Filber’s testimony is key to proving the dramatic bribery suspicions against Netanyahu in what is known as Case 4000, alleging that Netanyahu, as minister of communications, facilitated regulatory favors for a media tycoon in return for favorable coverage of himself and his family. Filber served at the time as director of the ministry. After losing its key witness, Mickey Ganor, who backtracked on his testimony in the case known as Case 3000, the state prosecution does not intend to lose yet another central witness to its cases. Mandelblit himself was the one who asked police to investigate suspicions of witness tampering, considered an egregious offense in Israel’s criminal statutes.
Mandelblit, just like Filber, is affiliated with Israel’s national religious community and knows full well the potential impact of such intimidation on the witness’s state of mind vis-a-vis his milieu and peer groups (family, neighborhood, synagogue friends).
As part of the investigation, two of Netanyahu’s closest aides were questioned by the police: Jonathan Urich and Ofer Golan, two of the driving forces in the Likud campaign. Police also seized their cellphones and is awaiting court approval to examine their contents. These silenced devices, which are locked in safes pending next week’s hearing of an appeal to prevent the police from examining them, are a source of great concern to many people, possibly even members of the Netanyahu family. The question is who gave the order to harass Filber. If it turns out to be a member of the Netanyahu family, we can expect an additional, dramatic shocker, which could even be a game changer.
As aforementioned, the sides are now facing off on the question of the police’s right to conduct a “surgical examination” of the close aides’ cellphones. Until that standoff is resolved, within one or two weeks, Mandelblit is also expected to determine the fate of the central cases against the prime minister.
Meanwhile, to ensure there is never a dull moment, transcripts of Yair Netanyahu’s police testimony in Case 4000 — in which he is no longer a suspect — were leaked to the media. The transcripts set off a powerful storm when it transpired that Netanyahu junior was calling the police names such as “Gestapo” and “Stasi,” describing senior Likud members in gutter language and presenting a wild, unrestrained and uncontrollable personality.
At the same time, the deadline is nearing for Blue and White leader Benny Gantz’s attempts to form a government, while Israel is speedily heading for its third back-to-back elections for the first time in its history.
The timing of Mandelblit’s decision could coincide with the expiration of Gantz’s mandate (Gantz has 28 days to form a government) and its passing to the Knesset that will have 21 days to mobilize the support of 61 members for a new government. How would that affect developments? Will the Likud keep displaying total, blind loyalty to Netanyahu and his needs? Will such a move fan the winds of rebellion within the Likud and its affiliated religious and right-wing parties? We will only know the answers in real time.

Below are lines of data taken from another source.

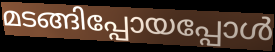
മടങ്ങിപ്പോയപ്പോൾ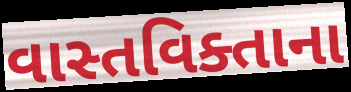
વાસ્તવિક્તાના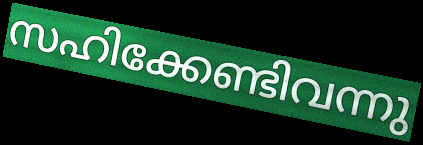
സഹിക്കേണ്ടിവന്നുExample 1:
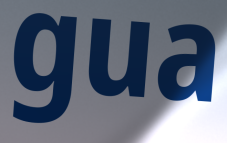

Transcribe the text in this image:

gua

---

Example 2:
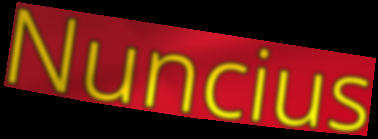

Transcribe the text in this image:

Nuncius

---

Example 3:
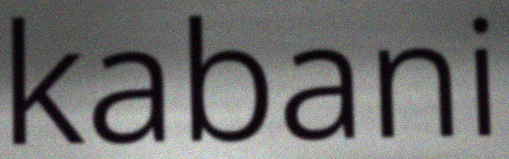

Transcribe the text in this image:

kabani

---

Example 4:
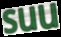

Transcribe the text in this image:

suu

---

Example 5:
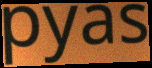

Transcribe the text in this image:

pyas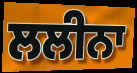
ਲਲੀਨਾ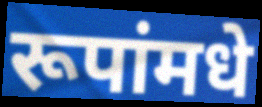
रूपांमधे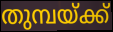
തുമ്പയ്ക്ക്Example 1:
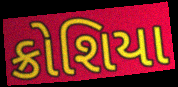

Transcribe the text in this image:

ક્રોશિયા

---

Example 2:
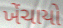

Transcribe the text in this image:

ખેંચાયો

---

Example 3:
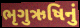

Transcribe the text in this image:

ભૃગુઋષિનું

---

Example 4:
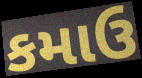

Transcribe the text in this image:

Meanwhile, all that top Likud figures can do is to carp behind closed doors as they watch the dramas unfold, and privately admit that the prime minister’s war overshadows even their worst expectations. “He is leaving behind scorched earth,” a senior Likud figure told Al-Monitor this week on condition of anonymity. “No one dares raise their heads, we are all lining up alongside this jihad against the state’s institutions. I don’t know what we will tell our grandchildren about this period, and I am not sure the rubble can be rebuilt on the day after.”